[Saved data entries]
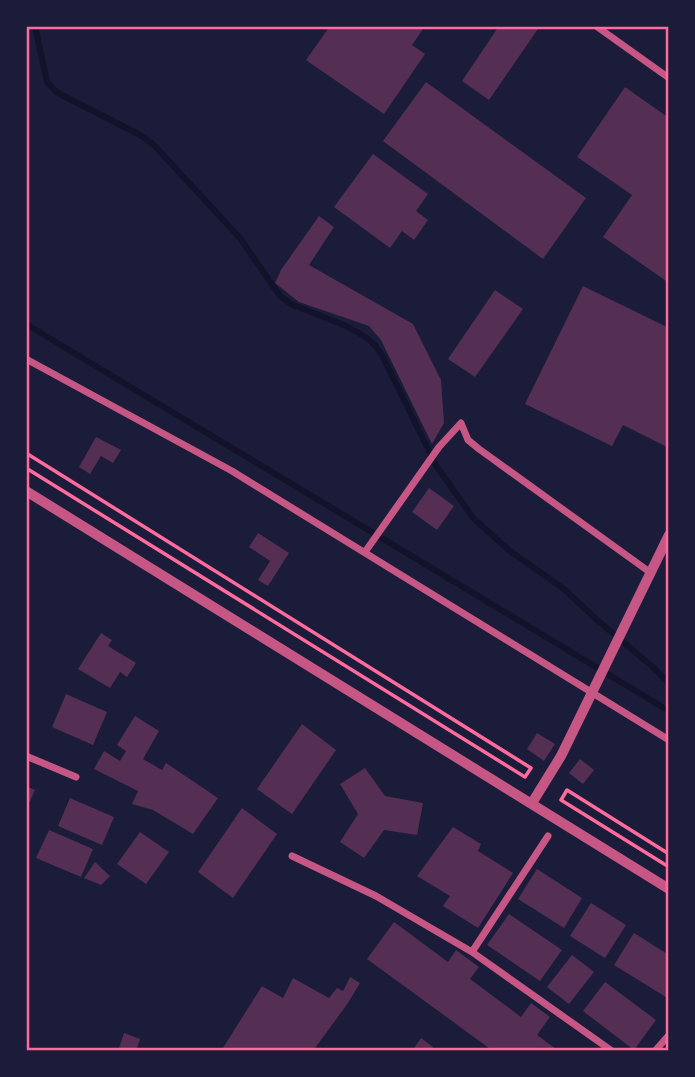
<svg xmlns="http://www.w3.org/2000/svg" width="695" height="1077" viewBox="0 0 695 1077" font-family="Figtree,sans-serif">
<style>
.lines{fill:none;stroke-linecap:round;stroke-linejoin:round}
.stream{stroke:#12122b;stroke-width:6}
.building{fill:#542f53}
.path{stroke:#ff6b9d;stroke-width:3.5}
.minor{stroke:#c65784;stroke-width:7}
.tertiary{stroke:#c65784;stroke-width:10}
.neatline{fill:none;stroke:#ff6b9d;stroke-width:2.5}
</style>
<rect width="100%" height="100%" fill="#1b1b3a"/>
<g class="lines">
<path class="stream" d="M35,26L47,82L56,92L140,135L153,144L240,238L280,296L291,304L346,326L364,336L375,345L383,357L437,467L474,519L510,551L564,589L596,619L654,668L669,684
M26,324L669,711"/>
</g>
<path class="building" d="M330,26H425L412,45L425,54L384,114L306,60Z
M499,26H540L489,100L462,81Z
M426,82L586,198L543,259L383,141Z
M625,87L669,118V283L603,237L632,195L577,157Z
M373,154L428,194L416,211L428,220L414,240L402,231L390,248L334,207Z
M319,216L334,227L309,265L413,324L441,380L444,423L432,444L381,340L369,326L299,302L275,283L281,270Z
M583,286L669,328V448L623,425L612,446L525,404Z
M495,290L523,309L475,377L448,359Z
M96,437L121,450L113,463L101,456L90,474L79,467Z
M429,488L454,506L437,530L412,512Z
M258,533L289,553L268,586L258,580L270,561L249,547Z
M101,633L112,640L108,646L136,663L127,677L120,672L110,688L78,669Z
M66,694L107,712L93,745L52,727Z
M135,716L159,731L143,759L162,770L166,763L218,798L193,834L153,810L132,804L138,791L94,769L104,751L120,761L126,751L117,745Z
M302,724L336,750L292,814L257,789Z
M537,733L555,744L544,761L527,749Z
M580,759L594,770L583,784L569,773Z
M365,768L385,796L423,803L417,835L384,830L364,858L340,842L358,814L340,784Z
M26,786L35,790L26,810Z
M70,798L114,817L102,845L58,826Z
M242,808L277,834L233,898L198,872Z
M453,827L481,844L478,851L513,873L478,928L443,906L450,896L417,876Z
M49,830L93,849L81,877L36,858Z
M140,832L169,852L146,884L117,864Z
M95,862L110,876L101,885L84,878Z
M537,869L582,898L564,928L518,899Z
M591,903L626,925L605,958L570,936Z
M509,914L562,950L540,981L487,945Z
M394,922L448,962L456,950L479,967L470,979L521,1017L531,1003L550,1017L537,1035L556,1049L554,1051H493L367,959Z
M634,933L669,955V999L614,965Z
M572,955L594,972L569,1004L547,987Z
M350,977L360,983L348,1003L313,1051H221L262,986L283,998L293,978L329,998L337,988L343,991Z
M605,982L656,1020L634,1050L583,1011Z
M124,1033L140,1039L136,1051H118Z
M421,1038L433,1047L431,1051H412Z"/>
<g class="lines">
<path class="path" d="M26,453L531,768L525,777L26,468
M669,854L567,790L561,800L669,867"/>
<path class="minor" d="M596,26L669,78
M26,359L232,471L669,740
M365,552L439,447L461,423L468,440L479,449L651,573
M26,756L76,777
M548,836L472,952L612,1051
M292,856L376,896L472,952
M655,1051L669,1035"/>
<path class="tertiary" d="M26,491L669,889
M532,803L561,756L669,535"/>
</g>
<rect width="695" height="1077" fill="none" stroke="#1b1b3a" stroke-width="56"/>
<rect x="28" y="28" width="639" height="1021" class="neatline"/>
</svg>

→ Try it:
All of the entries must be reproduced exactly, with no pictures kept.

→ Response to the exercise:
<svg xmlns="http://www.w3.org/2000/svg" width="695" height="1077" viewBox="0 0 695 1077" font-family="Figtree,sans-serif">
<style>
.lines{fill:none;stroke-linecap:round;stroke-linejoin:round}
.stream{stroke:#12122b;stroke-width:6}
.building{fill:#542f53}
.path{stroke:#ff6b9d;stroke-width:3.5}
.minor{stroke:#c65784;stroke-width:7}
.tertiary{stroke:#c65784;stroke-width:10}
.neatline{fill:none;stroke:#ff6b9d;stroke-width:2.5}
</style>
<rect width="100%" height="100%" fill="#1b1b3a"/>
<g class="lines">
<path class="stream" d="M35,26L47,82L56,92L140,135L153,144L240,238L280,296L291,304L346,326L364,336L375,345L383,357L437,467L474,519L510,551L564,589L596,619L654,668L669,684
M26,324L669,711"/>
</g>
<path class="building" d="M330,26H425L412,45L425,54L384,114L306,60Z
M499,26H540L489,100L462,81Z
M426,82L586,198L543,259L383,141Z
M625,87L669,118V283L603,237L632,195L577,157Z
M373,154L428,194L416,211L428,220L414,240L402,231L390,248L334,207Z
M319,216L334,227L309,265L413,324L441,380L444,423L432,444L381,340L369,326L299,302L275,283L281,270Z
M583,286L669,328V448L623,425L612,446L525,404Z
M495,290L523,309L475,377L448,359Z
M96,437L121,450L113,463L101,456L90,474L79,467Z
M429,488L454,506L437,530L412,512Z
M258,533L289,553L268,586L258,580L270,561L249,547Z
M101,633L112,640L108,646L136,663L127,677L120,672L110,688L78,669Z
M66,694L107,712L93,745L52,727Z
M135,716L159,731L143,759L162,770L166,763L218,798L193,834L153,810L132,804L138,791L94,769L104,751L120,761L126,751L117,745Z
M302,724L336,750L292,814L257,789Z
M537,733L555,744L544,761L527,749Z
M580,759L594,770L583,784L569,773Z
M365,768L385,796L423,803L417,835L384,830L364,858L340,842L358,814L340,784Z
M26,786L35,790L26,810Z
M70,798L114,817L102,845L58,826Z
M242,808L277,834L233,898L198,872Z
M453,827L481,844L478,851L513,873L478,928L443,906L450,896L417,876Z
M49,830L93,849L81,877L36,858Z
M140,832L169,852L146,884L117,864Z
M95,862L110,876L101,885L84,878Z
M537,869L582,898L564,928L518,899Z
M591,903L626,925L605,958L570,936Z
M509,914L562,950L540,981L487,945Z
M394,922L448,962L456,950L479,967L470,979L521,1017L531,1003L550,1017L537,1035L556,1049L554,1051H493L367,959Z
M634,933L669,955V999L614,965Z
M572,955L594,972L569,1004L547,987Z
M350,977L360,983L348,1003L313,1051H221L262,986L283,998L293,978L329,998L337,988L343,991Z
M605,982L656,1020L634,1050L583,1011Z
M124,1033L140,1039L136,1051H118Z
M421,1038L433,1047L431,1051H412Z"/>
<g class="lines">
<path class="path" d="M26,453L531,768L525,777L26,468
M669,854L567,790L561,800L669,867"/>
<path class="minor" d="M596,26L669,78
M26,359L232,471L669,740
M365,552L439,447L461,423L468,440L479,449L651,573
M26,756L76,777
M548,836L472,952L612,1051
M292,856L376,896L472,952
M655,1051L669,1035"/>
<path class="tertiary" d="M26,491L669,889
M532,803L561,756L669,535"/>
</g>
<rect width="695" height="1077" fill="none" stroke="#1b1b3a" stroke-width="56"/>
<rect x="28" y="28" width="639" height="1021" class="neatline"/>
</svg>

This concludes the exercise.